Setelah beberapa kali bongkar pasang, akhirnya perbaikan jalan sudah bisa di nikmati. Kami mencoba membersihkan hal-hal yang tak enak di pandang di depan dan di sampingnya. Teman-teman sepertinya sudah mulai kecapaian. Keringat membanjiri tubuh. Rasanya cairan di dalam tubuh ini semakin banyak keluar.  Perlu isi ulang cairan agar kami tetap bisa melanjutkan kerja kami.

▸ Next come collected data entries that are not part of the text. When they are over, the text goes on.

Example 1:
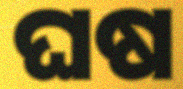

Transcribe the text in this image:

ଘଷ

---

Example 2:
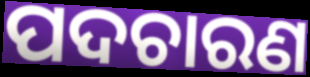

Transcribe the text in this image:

ପଦଚାରଣ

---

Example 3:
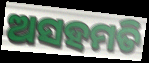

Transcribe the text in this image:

ଅସହମତି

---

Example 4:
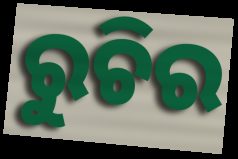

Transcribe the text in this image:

ରୁଚିର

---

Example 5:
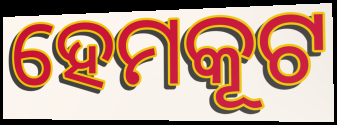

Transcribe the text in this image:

ହେମକୂଟ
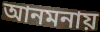
আনমনায়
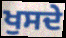
ਖੁਸਦੇ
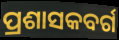
ପ୍ରଶାସକବର୍ଗ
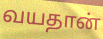
வயதான்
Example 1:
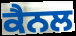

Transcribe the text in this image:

ਕੈਨਲ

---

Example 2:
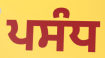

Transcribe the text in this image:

ਪਸੰਧ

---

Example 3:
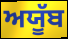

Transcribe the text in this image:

ਅਯੂੱਬ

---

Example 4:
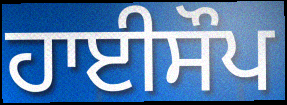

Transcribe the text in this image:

ਹਾਈਸੌਪ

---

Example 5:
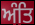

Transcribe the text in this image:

ਅੰਤਿ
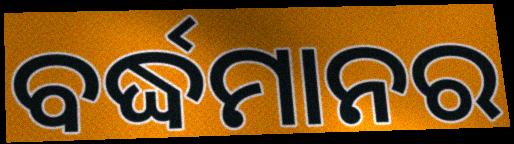
ବର୍ଦ୍ଧମାନର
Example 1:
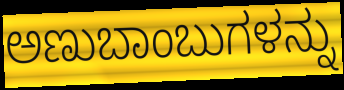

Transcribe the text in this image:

ಅಣುಬಾಂಬುಗಳನ್ನು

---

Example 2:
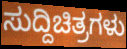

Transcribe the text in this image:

ಸುದ್ದಿಚಿತ್ರಗಳು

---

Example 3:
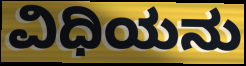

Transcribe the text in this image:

ವಿಧಿಯನು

Akhwat yang beberes di bagian dalam ternyata sudah menyiapkan kajang hijau dalam mangkuk serta air buah (isinya kates doang, yang lain belum panen). Namun, kami tak berhenti bekerja. Tanggung, fikirku.

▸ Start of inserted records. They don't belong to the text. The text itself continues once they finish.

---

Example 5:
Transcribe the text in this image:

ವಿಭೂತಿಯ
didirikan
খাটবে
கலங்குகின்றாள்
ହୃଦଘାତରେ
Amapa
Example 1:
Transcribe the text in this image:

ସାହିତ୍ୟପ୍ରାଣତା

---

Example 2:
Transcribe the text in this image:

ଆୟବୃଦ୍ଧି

Kami terus melanjutkan kerja kami sebelum nanti menikmati hidangan istimewa di sore yang cerah itu. Tampak beberapa akhwat sudah mulai meninggalkan lokasi. Mungkin rumahnya jauh dan tak bisa pulang terlalu sore. Takut ketinggalan taksi kali ya?. Tengah asyik bekerja dengan badan yang sudah mulai kelelahan tiba-tiba datang seorang laki-laki ke tempat kami gotong royong.
“ ini ngapo di timbun-timbun???ini bukan jalan ni. Jalan lewat sebelah sano.ini nak dijadikan halaman be.bongkar be”. Kata lelaki itu.

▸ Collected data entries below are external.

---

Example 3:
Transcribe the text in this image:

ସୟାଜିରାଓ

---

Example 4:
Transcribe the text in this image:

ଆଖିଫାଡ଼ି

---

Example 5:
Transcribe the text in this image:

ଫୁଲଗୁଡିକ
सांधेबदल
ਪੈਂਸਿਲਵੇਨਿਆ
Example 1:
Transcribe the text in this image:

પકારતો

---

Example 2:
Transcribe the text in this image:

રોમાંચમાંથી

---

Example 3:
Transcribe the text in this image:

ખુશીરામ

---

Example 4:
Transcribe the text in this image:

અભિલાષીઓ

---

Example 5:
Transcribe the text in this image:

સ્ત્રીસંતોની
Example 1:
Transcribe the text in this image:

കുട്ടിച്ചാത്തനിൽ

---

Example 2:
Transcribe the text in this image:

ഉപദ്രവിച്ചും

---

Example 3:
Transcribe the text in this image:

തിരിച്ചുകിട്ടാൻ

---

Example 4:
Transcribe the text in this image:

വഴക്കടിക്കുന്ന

Sontak kami semua terkejut mendengar itu. Ada yang salah sepertinya. Entah kami yang salah, atau mungkin bapak itu. Jelas yang kami perbaiki adalah jalan yang sering dilewati, kondisinya sangat membahayakan pengguna motor khususnya. Anak kecilpun tau kalo itu adalah jalan. Tapi, kenapa ni bapak kok bilang “bukan jalan” dan menunjukkan yang jalan adalah bagian tanah yang berada di samping jalan.
Kamipun bingung. Sebagian ada yang nyeletuk “lho kok, kan ini jalan pak!”. Seraya menunjuk jalan yangtak di anggap jalan oleh beliau.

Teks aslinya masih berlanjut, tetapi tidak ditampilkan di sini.